I 301 redirect a few pages from the original site I had when I was using shtml whereas now I'm using php (and for a while I even had a Mambo site, grave error LOL), because they kept coming up as 404's from god knows where. I had removed them several times from the Console, to no avail. If you can't beat them you join them - thus the 301.
I have left as 404's several other url's which I cannot redirect since I have no clue what they were: old garbage so-called search engine friendly url's (but totally meaningless anyway) from my site's prior existence as a Mambo site. No big loss and good riddance. At least they are not in any index, not even as supplemental, so they are really in some of those silly pseudo-directories. Can't be bothered with them.
>If you can't beat them you join them - thus the 301.
That's a good idea :-). Doing it for single pages is certainly a valid way to handle it - just don't do it globally for all URLs :-)). I do the same for some URLs which people like to mis-type.
> Hey Ioldanach, we've indeed heard this request before, and so it's > definitely on the Webmaster Tools folks' radar!
I have no idea where these links are located. There is one particular link referencing a php program that simply does not exist and as far as I know never existed. There are others that look like other websites have their names tacked onto the end of one of my directories.
I mean, if I have no clue where you got the URL, how can I possibly fix the problem?
How badly are these NOT FOUNDs hurting rankings? I certainly want to fix them. I simply have zero idea where to start. I've search all my source code and see nothing.

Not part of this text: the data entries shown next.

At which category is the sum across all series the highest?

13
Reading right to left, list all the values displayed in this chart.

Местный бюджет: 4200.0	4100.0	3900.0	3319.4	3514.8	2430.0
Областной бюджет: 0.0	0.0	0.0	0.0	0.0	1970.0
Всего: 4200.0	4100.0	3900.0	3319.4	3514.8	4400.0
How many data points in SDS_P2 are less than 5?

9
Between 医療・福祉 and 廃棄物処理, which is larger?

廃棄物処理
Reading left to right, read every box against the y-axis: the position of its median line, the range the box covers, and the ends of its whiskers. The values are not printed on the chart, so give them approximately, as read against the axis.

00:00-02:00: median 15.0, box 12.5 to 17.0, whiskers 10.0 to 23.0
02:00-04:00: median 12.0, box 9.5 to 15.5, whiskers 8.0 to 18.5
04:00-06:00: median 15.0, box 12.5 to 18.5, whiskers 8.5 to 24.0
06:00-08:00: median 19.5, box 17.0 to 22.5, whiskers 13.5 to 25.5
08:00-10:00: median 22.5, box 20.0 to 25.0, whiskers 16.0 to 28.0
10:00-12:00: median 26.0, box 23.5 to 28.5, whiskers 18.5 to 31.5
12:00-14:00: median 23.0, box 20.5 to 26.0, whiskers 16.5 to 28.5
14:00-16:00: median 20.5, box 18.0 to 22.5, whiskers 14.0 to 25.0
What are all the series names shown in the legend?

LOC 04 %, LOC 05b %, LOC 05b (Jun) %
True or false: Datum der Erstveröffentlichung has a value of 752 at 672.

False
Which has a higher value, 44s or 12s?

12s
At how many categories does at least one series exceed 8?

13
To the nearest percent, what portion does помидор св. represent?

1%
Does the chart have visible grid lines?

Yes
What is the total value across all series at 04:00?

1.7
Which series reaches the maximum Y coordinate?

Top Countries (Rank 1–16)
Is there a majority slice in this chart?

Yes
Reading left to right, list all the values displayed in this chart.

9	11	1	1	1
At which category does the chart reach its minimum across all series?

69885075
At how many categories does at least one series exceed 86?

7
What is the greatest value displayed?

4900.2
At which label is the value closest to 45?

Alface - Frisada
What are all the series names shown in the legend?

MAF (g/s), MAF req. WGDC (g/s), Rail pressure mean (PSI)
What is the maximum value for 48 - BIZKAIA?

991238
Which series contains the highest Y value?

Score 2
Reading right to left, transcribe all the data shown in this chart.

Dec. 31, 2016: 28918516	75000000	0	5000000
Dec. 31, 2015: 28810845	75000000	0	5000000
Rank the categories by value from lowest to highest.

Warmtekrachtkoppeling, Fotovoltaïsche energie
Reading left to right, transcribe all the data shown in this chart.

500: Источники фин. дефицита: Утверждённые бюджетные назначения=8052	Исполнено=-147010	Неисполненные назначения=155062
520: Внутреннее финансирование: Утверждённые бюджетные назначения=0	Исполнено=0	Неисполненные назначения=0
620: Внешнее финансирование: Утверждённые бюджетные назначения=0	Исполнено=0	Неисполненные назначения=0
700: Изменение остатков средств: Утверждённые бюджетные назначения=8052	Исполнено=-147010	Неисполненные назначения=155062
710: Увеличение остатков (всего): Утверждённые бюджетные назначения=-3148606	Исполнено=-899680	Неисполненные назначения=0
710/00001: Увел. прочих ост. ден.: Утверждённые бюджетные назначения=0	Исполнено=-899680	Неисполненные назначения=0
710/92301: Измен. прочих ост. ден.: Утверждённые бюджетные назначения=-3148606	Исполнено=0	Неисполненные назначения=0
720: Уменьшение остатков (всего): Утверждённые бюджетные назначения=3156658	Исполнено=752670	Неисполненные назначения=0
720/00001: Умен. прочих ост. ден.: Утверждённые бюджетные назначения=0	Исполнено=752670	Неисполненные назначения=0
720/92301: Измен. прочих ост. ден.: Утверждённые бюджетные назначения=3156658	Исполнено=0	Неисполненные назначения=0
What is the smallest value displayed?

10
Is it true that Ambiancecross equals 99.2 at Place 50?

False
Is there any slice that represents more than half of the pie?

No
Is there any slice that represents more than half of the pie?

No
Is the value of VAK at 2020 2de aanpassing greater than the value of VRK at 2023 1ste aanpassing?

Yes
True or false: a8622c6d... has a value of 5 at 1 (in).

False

> In order to diagnose problems on the Web Crawl Errors pages, it would > be useful to know not just the link that is a problem but the referrer. > If the referrer is a page on my site, I need to know which one so I > can fix it. If the referrer was from the google cache and I know that > cached page is fixed on my site, I won't worry about it, and if the > referrer was a third party then I'd like to be able to go to them and > let them know they have a bad link to my site.
I have automatically searched my coding with a search and replace utility. The errors reported by Google simply are NOT within my web pages. Thus, this feature is totally misleading and should either be fixed or removed entirely.
They would have to be coming from the Google Search Engine index, as they are not on my web pages as being reported by Google.